How to calculate the gradient when using fixed-weight filters in multiple branches?

Miffy · October 4, 2023, 12:57pm

Recently, I have been implementing a paper at https://www.sciencedirect.com/science/article/pii/S0893608019301315.
The paper describes a branched CNN architecture in which the authors use fixed-weight filters after the general convolution layer to obtain additional feature maps.
They mention in the paper that during backpropagation, the gradients of these feature maps (including the original feature map) are in an accumulative state.

I have created a simple architecture diagram as follows. It’s not a very complex structure, but I am puzzled about how backpropagation works in this context.
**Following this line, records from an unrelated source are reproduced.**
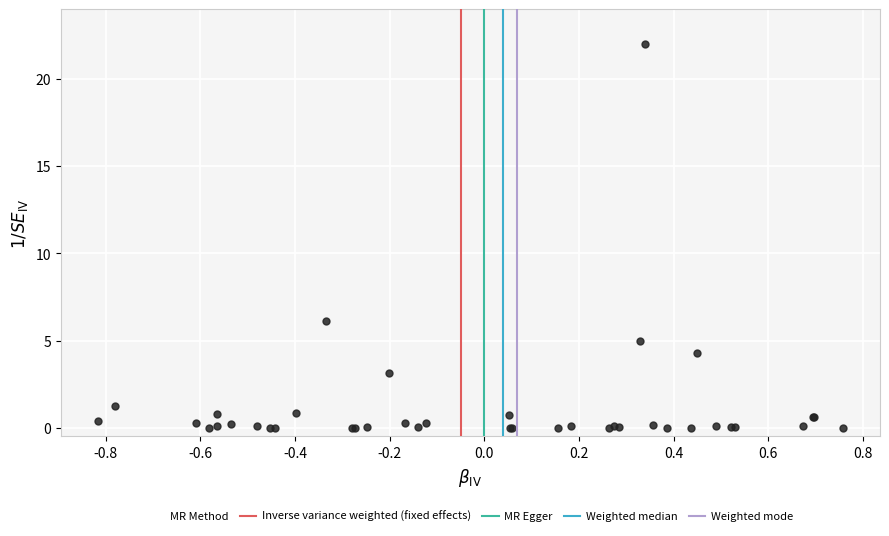

What Y value in the scatter plot is closest to 11?

6.1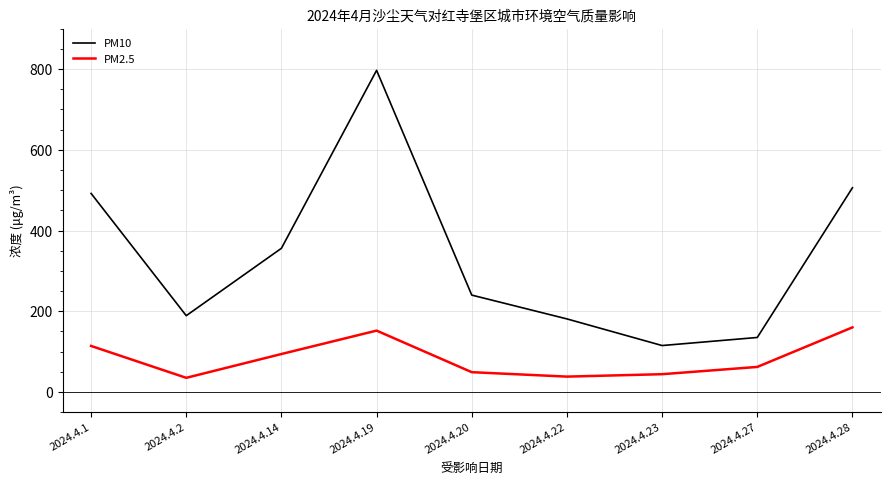

Read the PM2.5 value at 2024.4.20.

49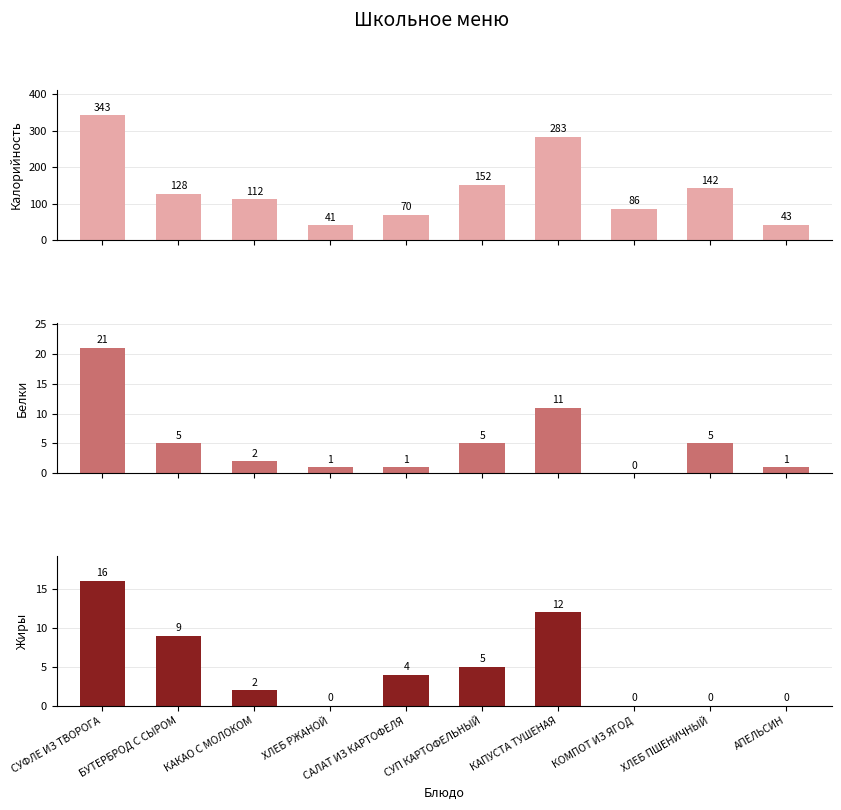

What is the total value across all series at СУФЛЕ ИЗ ТВОРОГА?

380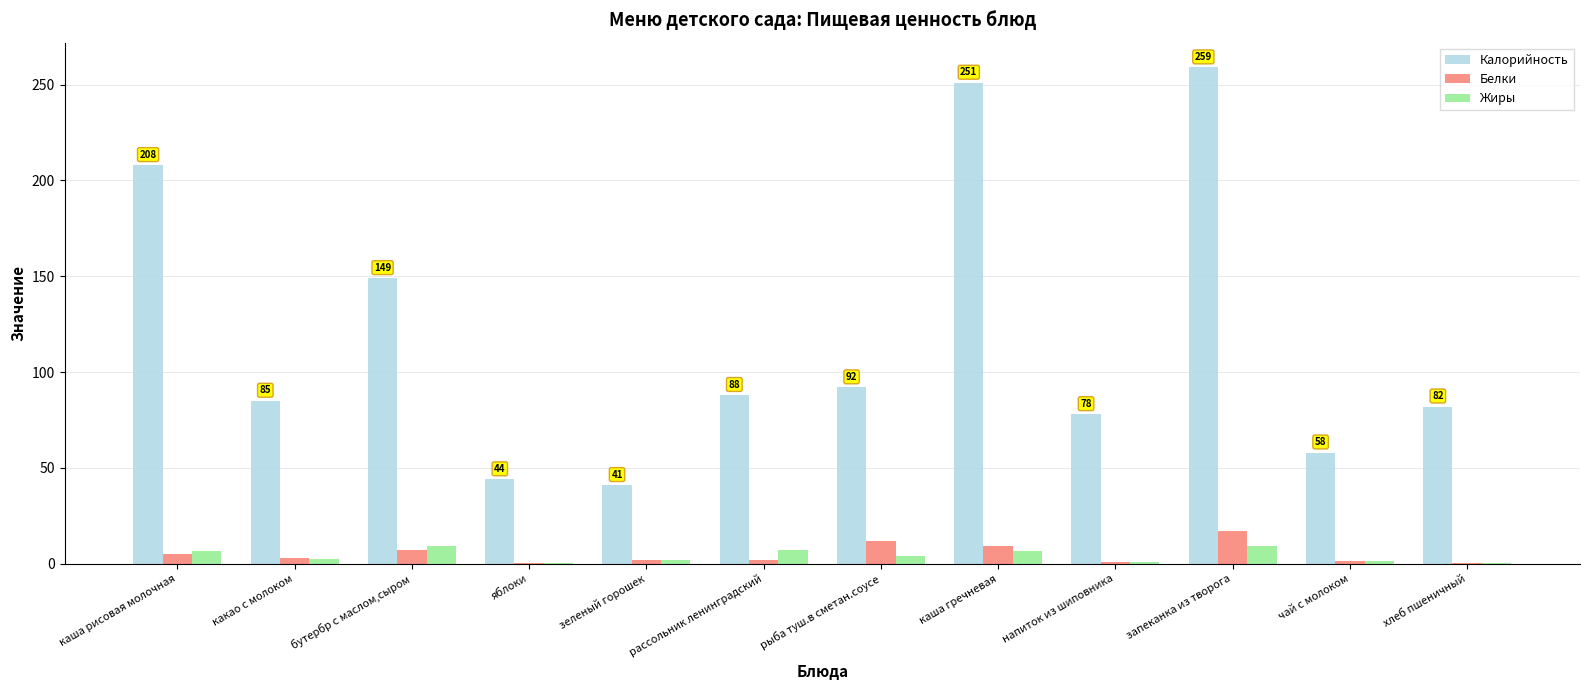

Which series changed the most between каша рисовая молочная and каша гречневая?

Калорийность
ps.“Cat” means concatenate!

I know that Pytorch can automatically compute gradients and perform backpropagation by using .backward(), but do I need to add any specific instructions, or will Pytorch automatically handle the accumulative part for the original feature maps and additional feature maps for me?

Thank you very much for your responses!

ptrblck · October 4, 2023, 7:36pm

I don’t fully understand this statement since feature maps (assuming these refer to forward activations) are created for each new input in the forward pass and will thus not accumulate gradients. Trainable parameters will accumulate gradients in their .grad attribute, but you’ve also mentioned that the weight is fixed, so I assume it’s not trainable.

Miffy · October 5, 2023, 4:46am

Dear ptrblck,

I think that during backpropagation, the original feature maps are generated by the convolution layer, so the architecture I mentioned above can only update the convolution layer’s filter weights and the three fc layers during backpropagation.

I think there was something wrong with my previous statement, and I’d like to clarify by referring to the original text of the paper.

I think the original text shows that the error which is propagated to the original feature maps, includes the error from the additional feature maps, and the error is equal to the gradient, so the authors use the title Accumulative back-propagation.
That is my understanding, but I’m not sure if it is correct.

And, if my understanding is correct, will Pytorch automatically do the “accumulative back-propagation” for me or I should do it by myself?